The duration of acute renal failure varies and depends on the general condition, the treatment being carried out and the course of the underlying pathological process.
Diagnosis of acute renal failure includes detection of oliguria, determination of the nature of oliguria (physiological or pathological) and diagnosis of the disease that caused the development of acute renal failure. It is necessary to carefully measure diuresis in a patient whose medical history allows one to suspect the development of acute renal failure, control clinical and biochemical parameters of blood and urine, as well as study the acid-base balance of the blood (ABB).
Determining the cause of acute renal failure
In children with oligoanuria, it is necessary to initially exclude malformations of the urinary system. For this purpose, ultrasound examination of the urinary system is recommended. This is the simplest, most accessible and non-invasive diagnostic method, which is used to exclude or confirm bilateral anomalies of the kidneys, ureters and various types of infra- and intravesical obstruction.
Doppler examination of renal blood flow is used for timely diagnosis of the initial stage of acute renal failure (i.e. renal ischemia).
Voiding cystourethrography is commonly used in boys to rule out posterior urethral valves and other types of urinary tract obstruction. It is sensitive and specific for detecting bladder outlet obstruction, but carries the risk of urinary tract infection.

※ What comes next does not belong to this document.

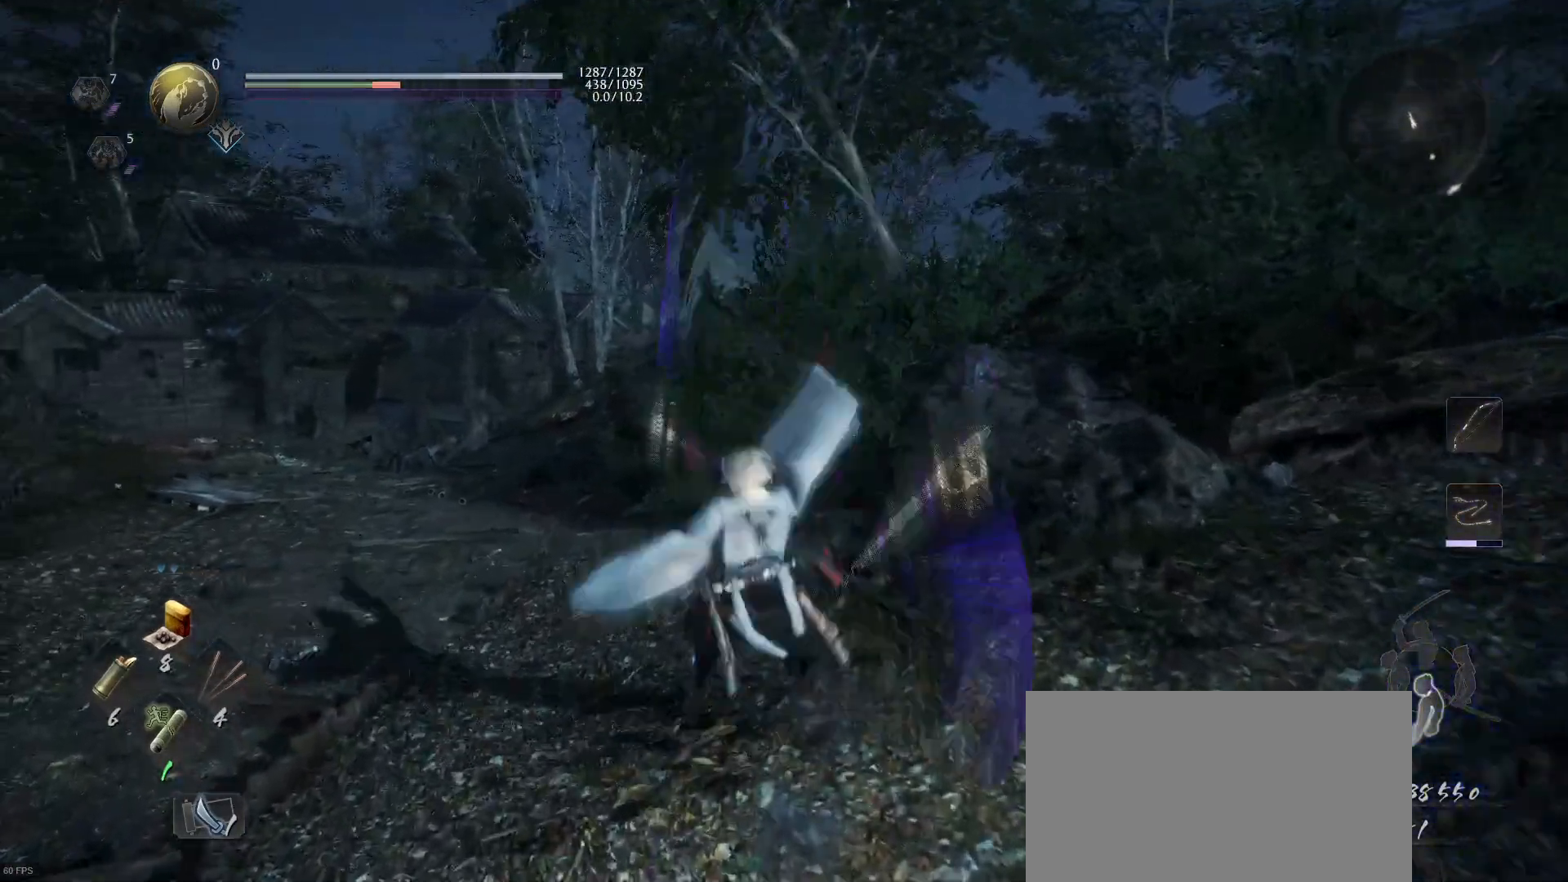
{"buttons": ["TRIANGLE"], "left_stick": "center", "right_stick": "center", "events": []}
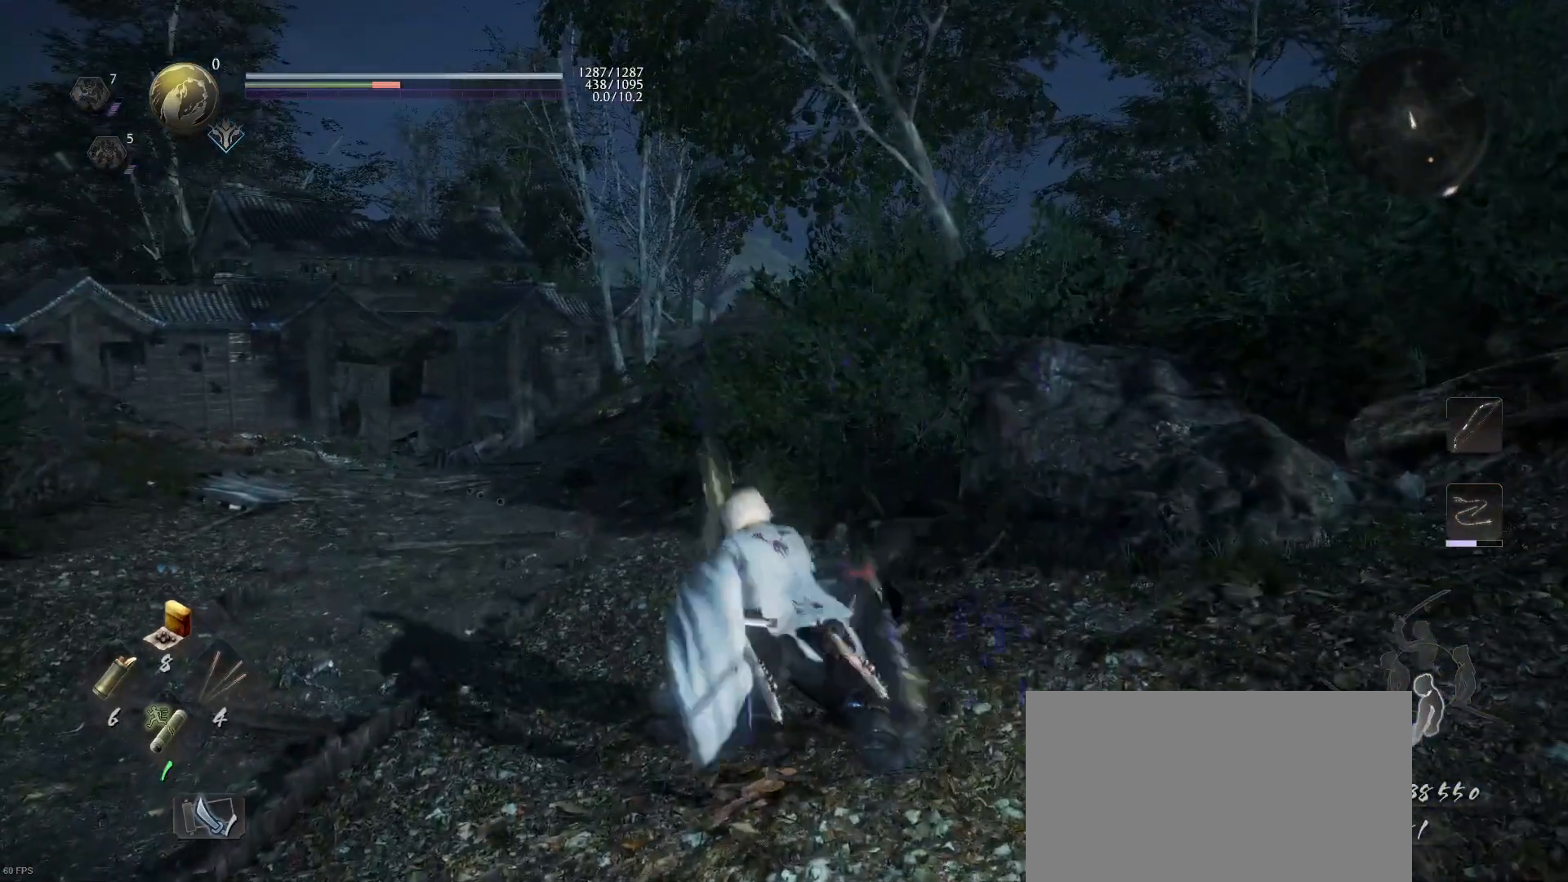
{"buttons": ["SQUARE", "R1"], "left_stick": "center", "right_stick": "center", "events": [[133, "TRIANGLE", "up"], [500, "R1", "down"], [500, "SQUARE", "down"]]}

After excluding postrenal renal failure in a child with oliguria, it is necessary to establish the causes of renal or prerenal acute renal failure.
If oliguria is detected, it is necessary to urgently determine the level of creatinine, urea nitrogen and potassium in the blood in order to confirm or exclude the diagnosis of acute renal failure. These studies are repeated daily. In organic acute renal failure, the concentration of creatinine in the plasma increases by 45-140 μmol/l per day. In functional oliguria, the creatinine level does not change or increases very slowly over several days.
Differential diagnosis of acute renal failure
For differential diagnostics of functional and organic disorders in the oliguric stage of acute renal failure, a diagnostic loading test (test with water loading) is carried out: 5% glucose solution and isotonic sodium chloride solution are administered intravenously for 1 hour in a ratio of 3:1 at the rate of 20 ml/kg, followed by a single administration of furosemide (2-3 mg/kg). In case of functional disorders after the test, diuresis exceeds 3 ml/(kg x h). In case of organic lesions of the nephron, oliguria persists even after normalization of systemic hemodynamics and blood gas composition against the background of treatment.
Various indices help differentiate prerenal from renal acute renal failure, but none has a therapeutic advantage or diagnostic reliability over fluid loading and diuresis response. The most useful urinary index is the renal failure index (RFI), which is calculated using the formula:
IPI = U Na: U Cr: P Cr, where U Na is the concentration of sodium in urine; U Cr is the concentration of creatinine in urine; P Cr is the concentration of creatinine in plasma.
If the IPI value is less than 3, oliguria is prerenal, if it is greater than or equal to 3, it is renal. Although this index is quite sensitive in renal renal failure, it has no diagnostic value for premature infants, whose age at birth is less than 31 weeks of gestation.